§ Исходный текст
—————
15 июня в Москве начались переговоры Молотова с Сидсом и Наджиаром, на которых присутствовали также Потемкин и Стрэнг. У Молотова дел в правительстве хватало. Но премьер находил время для встреч, которых состоится более двух десятков. Молотов был настойчив. Стрэнг напишет: «История переговоров — это история того, как британское правительство сдвигалось шаг за шагом под напором аргументов Советов, под давлением парламента, прессы и общественного мнения, из-за доводов посла в Москве, убеждений французов прислушаться к советской позиции. Оно отдавало русским одно очко за другим. В конце оно дало русским основную часть того, что они просили. Все в содержании проекта соглашения представляло собой уступки русским»[46]. Любой пункт буквально выдавливался Молотовым из Лондона и Парижа, но ощущения серьезности намерений западных партнеров все равно не возникало. Они готовы были обсуждать помощь со стороны СССР, но не свою помощь Советскому Союзу, отвергая идеи конкретной военной конвенции, необходимых обязательств не заключать с Германией сепаратного мира или гарантий безопасности странам Прибалтики, через которые мог последовать удар против СССР.
—————
§ Задание 1
Какого числа, согласно тексту о переговорах в Москве, начались переговоры Молотова с Сидсом и Наджиаром?
§ Задание 2
Перечислите всех лиц, которые, согласно тексту о переговорах в Москве, участвовали в переговорах или присутствовали на них.
Записи представляют собой самостоятельный материал, не связанный с текстом о переговорах в Москве.

§ Исходные данные
—————
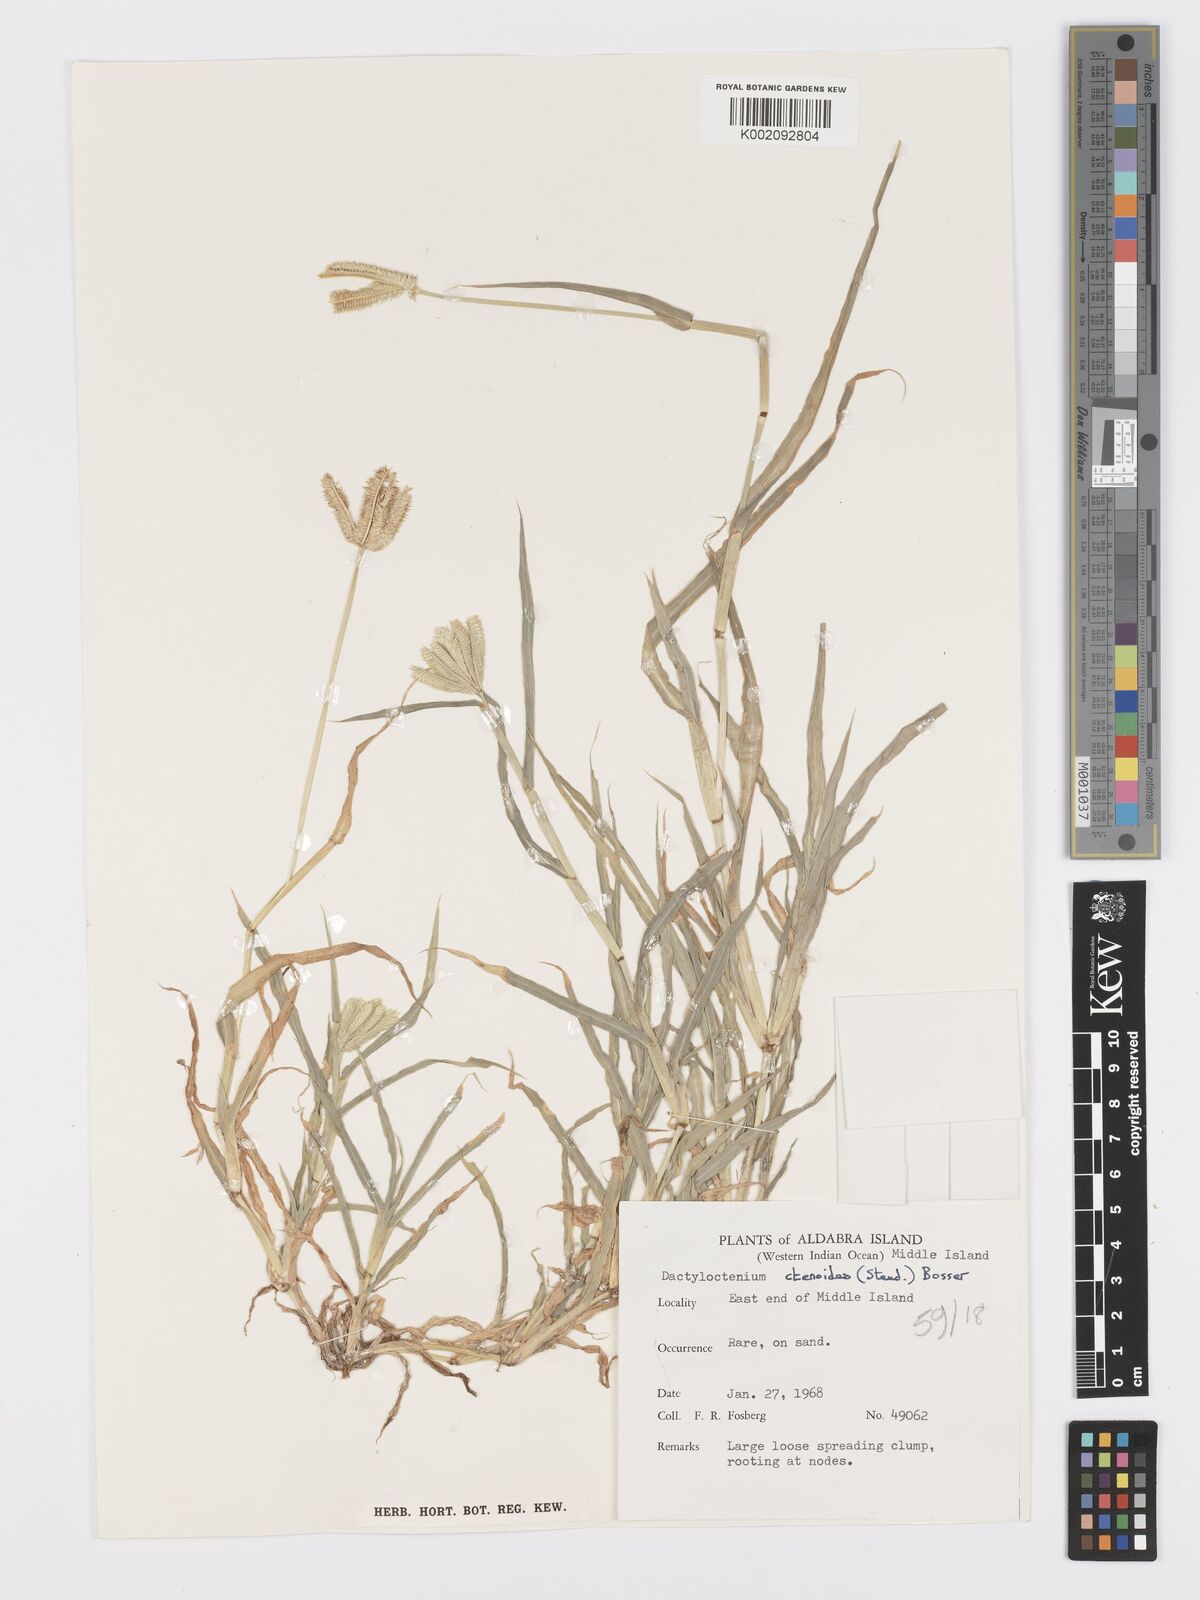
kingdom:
—————
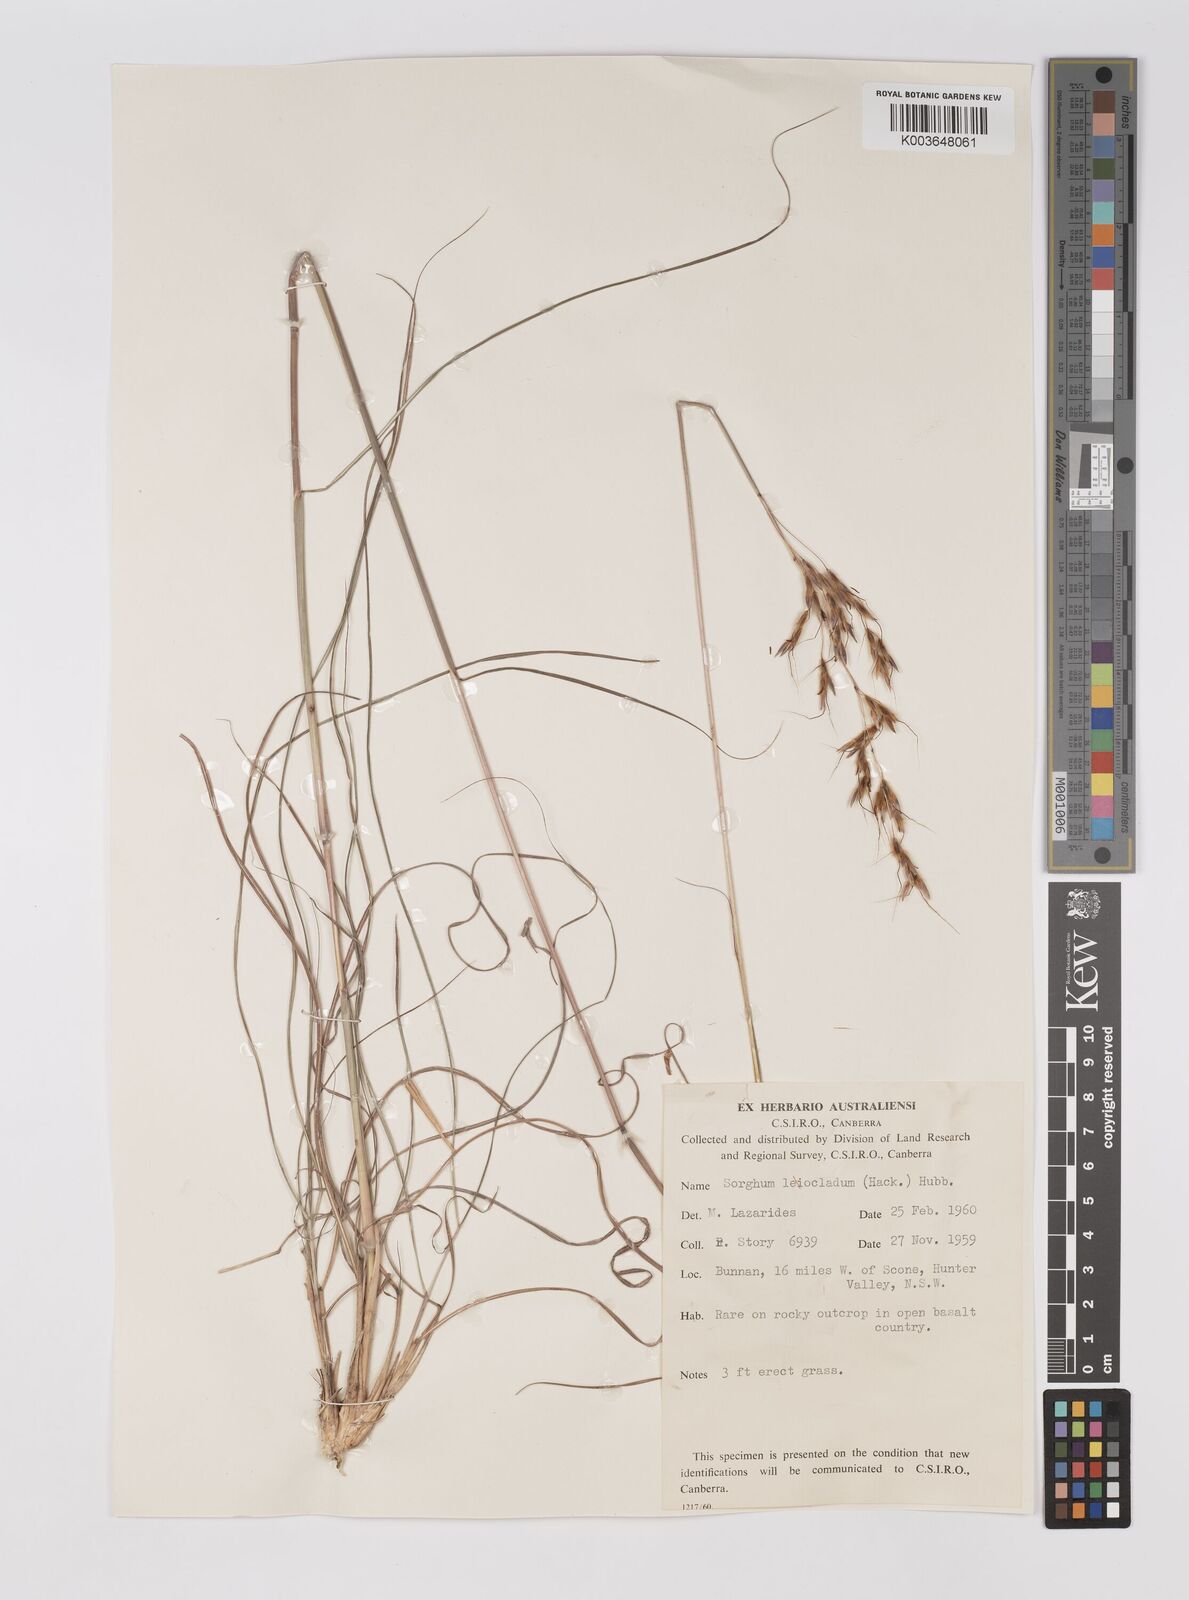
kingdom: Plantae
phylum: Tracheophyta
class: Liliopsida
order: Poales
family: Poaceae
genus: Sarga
—————
§ Полный ответ 1
15 июня.

§ Полный ответ 2
Молотов, Сидс, Наджиар, Потемкин, Стрэнг.